## TEXT UNDER STUDY
[Start of Attachment]

In today’s hyper-connected world, analysis has become a mere commodity. Retrieving it – let alone information – is like drinking from a fire hydrant. For example, Googling “global economic growth" yields 61 million results; “Eurozone deflation”, 1 million; “tensions in south-east Asia”, 2 million, and so on... It should therefore come as no surprise that we get easily lost in this myriad of information and analysis.
In the face of analysis overload, it becomes invaluable to sift, select and frame the issues and opinions that matter. This is why The Monthly Barometer came up with a Weekly Selection of op-eds and articles. Each week, we select just five of them (out of hundreds that are sent to us by our network) that we frame in two or three sentences. These five pieces convey in a succinct and accessible manner the thinking of people whose opinions matter the most in a variety of macro fields: economics, geopolitics, society, environment, technology and psychology. They constitute a “formidable” shortcut to complex analysis by offering insights and snapshots that can be read in just a few minutes and are easy to digest. For those keen to make sense of today’s world, The Weekly Selections are a must-read. They constitute the best antidote to information and analysis overload.
As a new service, The Monthly Barometer is now offering to its subscribers, and a potentially much larger group, a curation of all The Weekly Selections. On any given macro issue, it will be possible to access the best thinking at the tap of key. This service should therefore be of particular interest to researchers and students enabling them as it does to grasp with ease “who said what and when”.

[End of Attachment]

## DATASET CONTENT
[Start of Attachment]

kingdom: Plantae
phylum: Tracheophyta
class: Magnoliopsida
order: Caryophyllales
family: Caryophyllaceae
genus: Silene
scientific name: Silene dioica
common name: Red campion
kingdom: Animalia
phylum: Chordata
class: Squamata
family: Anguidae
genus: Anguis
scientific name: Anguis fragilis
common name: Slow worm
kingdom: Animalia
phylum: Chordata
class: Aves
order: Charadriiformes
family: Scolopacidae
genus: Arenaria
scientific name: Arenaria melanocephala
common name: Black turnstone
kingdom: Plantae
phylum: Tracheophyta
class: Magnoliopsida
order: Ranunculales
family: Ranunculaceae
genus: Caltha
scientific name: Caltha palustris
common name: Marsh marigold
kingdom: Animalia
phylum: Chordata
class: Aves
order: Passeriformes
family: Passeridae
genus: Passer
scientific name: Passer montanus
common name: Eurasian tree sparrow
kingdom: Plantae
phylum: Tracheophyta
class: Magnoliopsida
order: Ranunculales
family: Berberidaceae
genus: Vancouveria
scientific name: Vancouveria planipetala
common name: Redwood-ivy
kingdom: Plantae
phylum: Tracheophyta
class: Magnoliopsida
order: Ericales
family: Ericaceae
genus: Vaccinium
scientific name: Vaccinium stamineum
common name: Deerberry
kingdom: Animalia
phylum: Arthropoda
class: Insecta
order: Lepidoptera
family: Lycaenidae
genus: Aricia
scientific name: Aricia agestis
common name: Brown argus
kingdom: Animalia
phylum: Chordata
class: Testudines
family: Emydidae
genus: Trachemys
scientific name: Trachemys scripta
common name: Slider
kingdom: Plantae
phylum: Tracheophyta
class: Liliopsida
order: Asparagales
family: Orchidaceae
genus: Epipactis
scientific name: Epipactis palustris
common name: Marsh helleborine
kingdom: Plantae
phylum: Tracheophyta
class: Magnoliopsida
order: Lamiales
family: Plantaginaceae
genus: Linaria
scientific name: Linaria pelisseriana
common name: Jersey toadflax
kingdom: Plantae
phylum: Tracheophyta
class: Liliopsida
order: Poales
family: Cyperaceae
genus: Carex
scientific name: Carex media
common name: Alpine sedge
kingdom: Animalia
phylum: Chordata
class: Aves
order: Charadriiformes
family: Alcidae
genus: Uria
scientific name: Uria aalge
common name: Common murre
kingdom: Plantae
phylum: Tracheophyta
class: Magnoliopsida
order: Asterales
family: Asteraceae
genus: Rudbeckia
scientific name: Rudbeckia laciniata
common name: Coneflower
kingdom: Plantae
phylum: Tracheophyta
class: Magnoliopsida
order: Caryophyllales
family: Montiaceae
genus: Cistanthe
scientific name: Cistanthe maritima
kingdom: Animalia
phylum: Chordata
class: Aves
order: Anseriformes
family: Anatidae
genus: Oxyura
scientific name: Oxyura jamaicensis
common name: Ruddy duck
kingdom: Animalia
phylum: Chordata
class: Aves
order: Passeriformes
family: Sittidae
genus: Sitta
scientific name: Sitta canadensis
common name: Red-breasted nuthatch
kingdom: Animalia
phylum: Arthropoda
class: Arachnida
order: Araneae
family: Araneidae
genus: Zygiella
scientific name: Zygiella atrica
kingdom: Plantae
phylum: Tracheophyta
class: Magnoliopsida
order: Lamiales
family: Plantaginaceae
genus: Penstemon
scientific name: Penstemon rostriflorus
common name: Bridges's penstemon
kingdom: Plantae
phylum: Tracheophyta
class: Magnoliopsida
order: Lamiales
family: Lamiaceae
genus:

[End of Attachment]

## TASK LIST
A. List the macro fields that the text on the Weekly Selection names as covered by the five pieces chosen each week.
B. Quote the text on the Weekly Selection from "In today’s hyper-connected" up to and including "information and analysis.".
C. Answer these questions from the text on the Weekly Selection:
(i) How many results does Googling "Eurozone deflation" yield?
(ii) How many op-eds and articles are selected each week?
(iii) To whom should the new curation service be of particular interest?

## YOUR RESPONSES
A. economics, geopolitics, society, environment, technology, psychology

B.
In today’s hyper-connected world, analysis has become a mere commodity. Retrieving it – let alone information – is like drinking from a fire hydrant. For example, Googling “global economic growth" yields 61 million results; “Eurozone deflation”, 1 million; “tensions in south-east Asia”, 2 million, and so on... It should therefore come as no surprise that we get easily lost in this myriad of information and analysis.

C.
(i) 1 million
(ii) Five
(iii) Researchers and students